• _Data shown_:
- - -

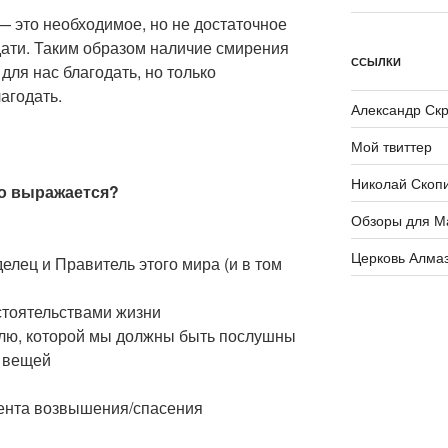
— это необходимое, но не достаточное
дати. Таким образом наличие смирения
ССЫЛКИ
для нас благодать, но только
агодать.
Александр Ск
Мой твиттер
Николай Скоп
но выражается?
Обзоры для М
Церковь Алма
елец и Правитель этого мира (и в том
стоятельствами жизни
лю, которой мы должны быть послушны
м вещей
ента возвышения/спасения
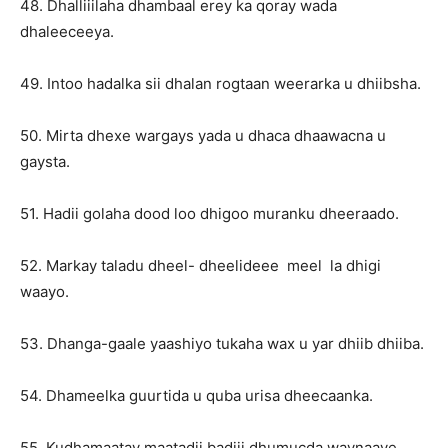
48. Dhalliiilaha dhambaal erey ka qoray wada
dhaleeceeya.
49. Intoo hadalka sii dhalan rogtaan weerarka u dhiibsha.
50. Mirta dhexe wargays yada u dhaca dhaawacna u
gaysta.
51. Hadii golaha dood loo dhigoo muranku dheeraado.
52. Markay taladu dheel- dheelideee meel la dhigi
waayo.
53. Dhanga-gaale yaashiyo tukaha wax u yar dhiib dhiiba.
54. Dhameelka guurtida u quba urisa dheecaanka.
55. Kudhamaatay maatadii badiii dhumucda waynaaye.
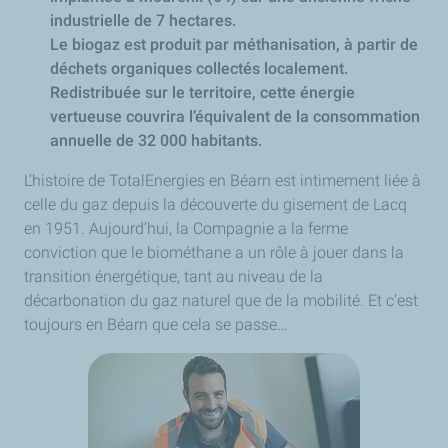
industrielle de 7 hectares.
Le biogaz est produit par méthanisation, à partir de
déchets organiques collectés localement.
Redistribuée sur le territoire, cette énergie
vertueuse couvrira l’équivalent de la consommation
annuelle de 32 000 habitants.
L’histoire de TotalEnergies en Béarn est intimement liée à
celle du gaz depuis la découverte du gisement de Lacq
en 1951
.
Aujourd’hui, la Compagnie a la ferme
conviction que le biométhane a un rôle à jouer dans la
transition énergétique, tant au niveau de la
décarbonation du gaz naturel que de la mobilité. Et c’est
toujours en Béarn que cela se passe…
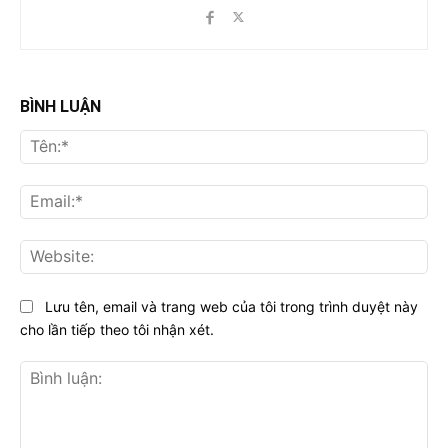
BÌNH LUẬN
Tên
Ema
Web
Lưu tên, email và trang web của tôi trong trình duyệt này
cho lần tiếp theo tôi nhận xét.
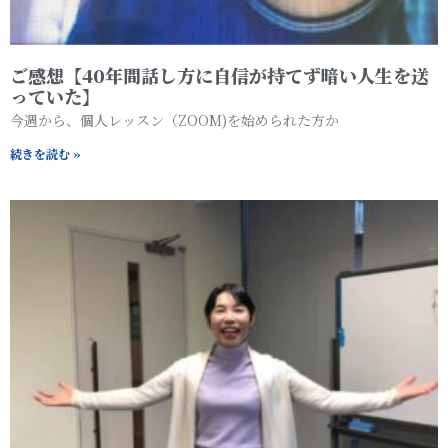
ご感想【40年間話し方に自信が持てず暗い人生を送
っていた】
今週から、個人レッスン（ZOOM)を始められた方か
続きを読む »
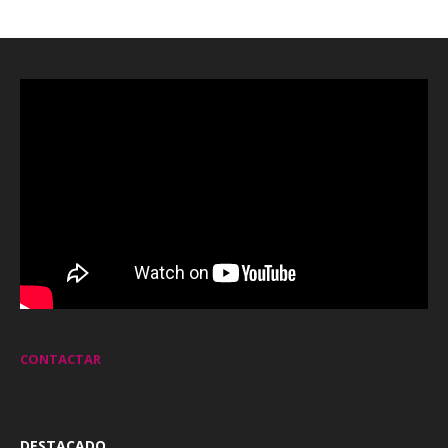
CONTACTAR
DESTACADO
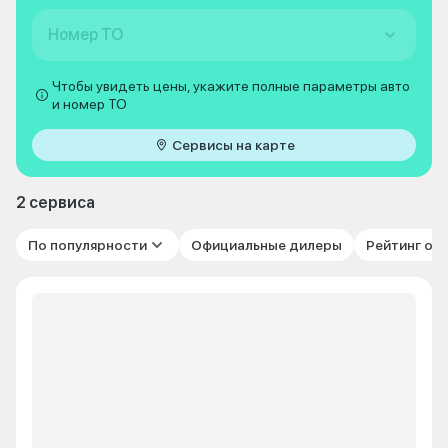
Номер ТО
Чтобы увидеть цены, укажите полные параметры авто
и номер ТО
Сервисы на карте
2 сервиса
По популярности
Официальные дилеры
Рейтинг от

- - -

• _Your instructions_:
Retype the records above exactly, starting at the line that contains "Le biogaz est" and going through the last line, and leave out any pictures.

• _Exercise result_:
Le biogaz est produit par méthanisation, à partir de
déchets organiques collectés localement.
Redistribuée sur le territoire, cette énergie
vertueuse couvrira l’équivalent de la consommation
annuelle de 32 000 habitants.
L’histoire de TotalEnergies en Béarn est intimement liée à
celle du gaz depuis la découverte du gisement de Lacq
en 1951
.
Aujourd’hui, la Compagnie a la ferme
conviction que le biométhane a un rôle à jouer dans la
transition énergétique, tant au niveau de la
décarbonation du gaz naturel que de la mobilité. Et c’est
toujours en Béarn que cela se passe…
BÌNH LUẬN
Tên
Ema
Web
Lưu tên, email và trang web của tôi trong trình duyệt này
cho lần tiếp theo tôi nhận xét.
ご感想【40年間話し方に自信が持てず暗い人生を送
っていた】
今週から、個人レッスン（ZOOM)を始められた方か
続きを読む »
CONTACTAR
DESTACADO
Номер ТО
Чтобы увидеть цены, укажите полные параметры авто
и номер ТО
Сервисы на карте
2 сервиса
По популярности
Официальные дилеры
Рейтинг от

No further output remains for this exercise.